HOSPITAL OF THE NATIVES OR SAN JUAN DE DIOS

 

The hospital owes its foundation to a Franciscan lay brother, Fray Juan Clemente.  In 1578, Fray Juan began to aid the poor and the sick who gather at the doors of the poor convent of Saint Francis, asking good medicine.  Because the place was not suitable for so great a demand, the good brother thought of building a hospital.  In a short time, aided by the poor themselves, he raised two spacious halls on the site now occupied in Intramuros by the Jose Laurel Lyceum.  Destroyed during the fire of 1583, he had to construct it again.  Years later, the holy priest Fr.

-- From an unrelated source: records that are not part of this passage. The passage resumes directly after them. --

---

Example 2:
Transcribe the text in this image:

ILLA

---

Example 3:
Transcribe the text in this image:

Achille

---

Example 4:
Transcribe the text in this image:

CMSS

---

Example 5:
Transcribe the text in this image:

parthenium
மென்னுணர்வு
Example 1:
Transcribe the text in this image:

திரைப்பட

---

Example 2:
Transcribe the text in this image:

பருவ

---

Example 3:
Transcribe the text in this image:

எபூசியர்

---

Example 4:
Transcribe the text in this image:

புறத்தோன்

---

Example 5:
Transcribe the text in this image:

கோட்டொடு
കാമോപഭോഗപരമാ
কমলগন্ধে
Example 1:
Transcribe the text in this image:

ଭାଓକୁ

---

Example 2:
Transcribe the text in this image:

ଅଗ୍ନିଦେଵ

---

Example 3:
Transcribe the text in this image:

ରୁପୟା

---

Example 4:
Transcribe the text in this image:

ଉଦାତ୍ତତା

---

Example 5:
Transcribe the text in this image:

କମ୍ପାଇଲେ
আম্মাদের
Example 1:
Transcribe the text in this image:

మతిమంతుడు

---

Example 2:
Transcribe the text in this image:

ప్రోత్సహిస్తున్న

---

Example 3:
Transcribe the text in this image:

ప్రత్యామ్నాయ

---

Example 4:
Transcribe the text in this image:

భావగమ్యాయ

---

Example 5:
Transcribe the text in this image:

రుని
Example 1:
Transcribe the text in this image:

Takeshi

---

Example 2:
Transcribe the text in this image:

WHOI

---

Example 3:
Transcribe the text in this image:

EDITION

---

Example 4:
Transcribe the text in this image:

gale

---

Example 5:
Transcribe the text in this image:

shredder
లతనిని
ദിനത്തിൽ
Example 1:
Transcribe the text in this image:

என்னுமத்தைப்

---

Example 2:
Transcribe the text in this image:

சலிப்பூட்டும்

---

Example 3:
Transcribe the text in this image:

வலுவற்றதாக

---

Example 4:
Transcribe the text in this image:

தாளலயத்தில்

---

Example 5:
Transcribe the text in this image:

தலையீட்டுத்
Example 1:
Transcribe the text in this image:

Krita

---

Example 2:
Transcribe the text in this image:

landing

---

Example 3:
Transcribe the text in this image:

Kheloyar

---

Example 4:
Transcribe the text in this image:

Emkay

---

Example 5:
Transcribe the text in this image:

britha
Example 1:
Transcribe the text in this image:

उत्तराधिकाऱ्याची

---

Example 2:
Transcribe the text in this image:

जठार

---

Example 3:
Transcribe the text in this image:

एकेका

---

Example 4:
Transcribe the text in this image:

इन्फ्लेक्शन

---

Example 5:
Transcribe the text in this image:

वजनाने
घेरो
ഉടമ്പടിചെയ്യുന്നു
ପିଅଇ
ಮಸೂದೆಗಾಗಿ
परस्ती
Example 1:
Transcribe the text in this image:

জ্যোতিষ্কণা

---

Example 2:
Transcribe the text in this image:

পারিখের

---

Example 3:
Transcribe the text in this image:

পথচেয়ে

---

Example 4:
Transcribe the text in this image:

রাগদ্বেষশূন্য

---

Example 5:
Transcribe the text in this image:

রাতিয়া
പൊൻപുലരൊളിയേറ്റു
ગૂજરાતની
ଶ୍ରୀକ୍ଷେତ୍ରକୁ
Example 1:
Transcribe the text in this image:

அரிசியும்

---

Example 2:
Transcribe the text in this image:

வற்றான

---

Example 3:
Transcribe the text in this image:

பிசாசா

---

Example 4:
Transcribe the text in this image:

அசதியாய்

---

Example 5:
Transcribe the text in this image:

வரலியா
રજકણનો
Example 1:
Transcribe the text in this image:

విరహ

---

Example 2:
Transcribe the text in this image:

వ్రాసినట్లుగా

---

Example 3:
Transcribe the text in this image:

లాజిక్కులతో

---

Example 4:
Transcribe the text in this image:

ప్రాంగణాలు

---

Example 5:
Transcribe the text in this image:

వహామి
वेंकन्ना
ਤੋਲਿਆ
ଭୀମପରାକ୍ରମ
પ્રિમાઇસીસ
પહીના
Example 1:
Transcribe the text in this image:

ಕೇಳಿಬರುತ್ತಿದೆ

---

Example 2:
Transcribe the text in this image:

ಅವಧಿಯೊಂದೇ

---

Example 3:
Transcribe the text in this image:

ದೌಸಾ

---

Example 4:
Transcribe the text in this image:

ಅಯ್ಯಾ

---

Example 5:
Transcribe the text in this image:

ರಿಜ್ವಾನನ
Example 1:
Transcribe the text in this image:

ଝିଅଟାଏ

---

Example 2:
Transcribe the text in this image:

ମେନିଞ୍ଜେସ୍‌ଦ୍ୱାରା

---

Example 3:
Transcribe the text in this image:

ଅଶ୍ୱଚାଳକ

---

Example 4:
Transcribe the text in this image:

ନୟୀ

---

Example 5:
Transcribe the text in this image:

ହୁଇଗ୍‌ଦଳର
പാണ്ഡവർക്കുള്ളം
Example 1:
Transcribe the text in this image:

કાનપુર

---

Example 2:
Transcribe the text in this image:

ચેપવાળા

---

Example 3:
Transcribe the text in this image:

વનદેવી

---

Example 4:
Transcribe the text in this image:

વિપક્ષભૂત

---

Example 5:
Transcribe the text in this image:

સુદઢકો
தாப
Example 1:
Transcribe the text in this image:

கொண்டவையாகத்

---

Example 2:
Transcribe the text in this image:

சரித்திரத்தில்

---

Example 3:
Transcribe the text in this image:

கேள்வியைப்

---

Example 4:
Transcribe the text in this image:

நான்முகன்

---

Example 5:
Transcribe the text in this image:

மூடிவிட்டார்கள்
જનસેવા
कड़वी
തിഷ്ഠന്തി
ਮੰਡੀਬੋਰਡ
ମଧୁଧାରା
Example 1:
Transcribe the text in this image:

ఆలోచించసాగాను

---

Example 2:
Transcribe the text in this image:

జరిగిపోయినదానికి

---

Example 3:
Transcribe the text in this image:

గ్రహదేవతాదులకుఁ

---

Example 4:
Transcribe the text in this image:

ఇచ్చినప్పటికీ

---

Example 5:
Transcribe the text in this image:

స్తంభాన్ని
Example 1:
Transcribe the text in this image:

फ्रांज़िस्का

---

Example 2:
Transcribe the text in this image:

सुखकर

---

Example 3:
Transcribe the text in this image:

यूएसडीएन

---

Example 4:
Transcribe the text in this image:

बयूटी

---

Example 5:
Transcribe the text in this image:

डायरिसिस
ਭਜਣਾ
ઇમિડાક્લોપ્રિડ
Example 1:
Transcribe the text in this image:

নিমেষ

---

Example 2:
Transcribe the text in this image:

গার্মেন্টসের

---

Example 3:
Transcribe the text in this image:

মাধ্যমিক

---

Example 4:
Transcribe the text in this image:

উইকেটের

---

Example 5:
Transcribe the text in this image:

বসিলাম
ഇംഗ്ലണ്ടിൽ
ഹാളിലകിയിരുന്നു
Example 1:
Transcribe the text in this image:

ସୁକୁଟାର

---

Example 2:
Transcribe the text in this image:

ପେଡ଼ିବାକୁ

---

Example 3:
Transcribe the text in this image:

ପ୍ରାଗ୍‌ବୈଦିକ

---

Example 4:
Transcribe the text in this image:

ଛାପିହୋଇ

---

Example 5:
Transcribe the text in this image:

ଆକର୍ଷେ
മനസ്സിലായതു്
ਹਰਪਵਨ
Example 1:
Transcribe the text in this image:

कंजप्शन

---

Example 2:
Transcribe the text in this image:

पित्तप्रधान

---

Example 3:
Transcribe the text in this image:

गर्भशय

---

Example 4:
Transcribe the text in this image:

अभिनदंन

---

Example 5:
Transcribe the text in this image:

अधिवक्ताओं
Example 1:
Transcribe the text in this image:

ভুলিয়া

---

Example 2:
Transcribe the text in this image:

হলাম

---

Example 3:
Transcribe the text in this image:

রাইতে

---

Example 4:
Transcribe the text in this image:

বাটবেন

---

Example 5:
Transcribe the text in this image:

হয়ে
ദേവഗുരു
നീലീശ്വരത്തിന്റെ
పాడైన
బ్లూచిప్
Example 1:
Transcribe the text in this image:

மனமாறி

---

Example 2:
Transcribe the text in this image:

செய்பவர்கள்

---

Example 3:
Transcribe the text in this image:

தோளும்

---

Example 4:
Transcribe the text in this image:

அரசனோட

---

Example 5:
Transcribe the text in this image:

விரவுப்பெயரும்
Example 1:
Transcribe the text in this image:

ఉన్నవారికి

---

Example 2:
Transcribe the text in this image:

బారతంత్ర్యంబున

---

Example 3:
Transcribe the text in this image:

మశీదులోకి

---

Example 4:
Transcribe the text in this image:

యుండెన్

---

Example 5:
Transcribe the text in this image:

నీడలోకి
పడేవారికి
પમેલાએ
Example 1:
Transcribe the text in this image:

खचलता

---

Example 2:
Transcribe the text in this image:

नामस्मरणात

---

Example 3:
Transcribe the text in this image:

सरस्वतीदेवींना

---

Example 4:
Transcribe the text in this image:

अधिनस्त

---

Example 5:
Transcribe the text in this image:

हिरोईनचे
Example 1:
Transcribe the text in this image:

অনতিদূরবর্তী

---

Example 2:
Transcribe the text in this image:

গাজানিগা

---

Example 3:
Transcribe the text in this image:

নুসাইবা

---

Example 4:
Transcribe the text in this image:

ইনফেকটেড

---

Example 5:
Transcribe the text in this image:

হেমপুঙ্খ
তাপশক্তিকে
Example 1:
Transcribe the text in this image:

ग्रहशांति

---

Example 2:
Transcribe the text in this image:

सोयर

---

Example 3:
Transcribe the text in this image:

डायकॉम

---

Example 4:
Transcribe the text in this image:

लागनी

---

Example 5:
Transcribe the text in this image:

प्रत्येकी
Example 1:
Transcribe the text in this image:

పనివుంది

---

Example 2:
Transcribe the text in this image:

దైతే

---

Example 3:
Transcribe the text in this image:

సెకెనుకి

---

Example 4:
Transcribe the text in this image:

Juan Fernandez de Leon, offered his charitable people, he constructed a third hall in 1593.  But everything went down during the earthquake of 1603.  The greatest aid this virtuous priest gave to the hospital was the establishment on his own initiative of the Mesa de la Misericordia in 1594.  in the future, it would take care of proving the means of support for the wing he had built.

 

After 1603, the Franciscan fathers decided to build a leprosarium for the lepers they had already sheltered, in the outskirts of Manila.  They also donated the site of the ruined hospital to the Mesa de la Misericordia.  Although this entity build a new edifice and was charge with its administration, the spiritual care of the sick contained in the hands of the Franciscans.  On 13 May 1656, the Confraternity entrusted the directions of the hospital,  since then called San Juan de Dios,  to the religious Hospitallers,  from whose hands it passed in 1865,  by express will of the Queen Isabel II to the care of the Daughters of  Charity.  Form this date, the Spanish government which enjoyed higher supervisory powers over it because of the Patronato Real, decided, in agreement with the ecclesiastical authority, to name a Board of Inspectors to oversee the proper functioning of this charitable institution.  The presidency of the Board was given to the Franciscan Order through Royal Order in 1891.  The immediate direction and supervision had been in the charge of the Daughter of Charity since 1865,  in virtue of a decree of the Governor-General dated 17 August 1865.  In the second half of the last century, the building of San Juan de Dios suffered much damage from the earthquake of 1863 and 1882”

 

(Fernandez, Pablo, OP “ The History of the Church in the Philippines”, Boletin Eclesiastico de Filipinas 44, 1970, pp. 651-652.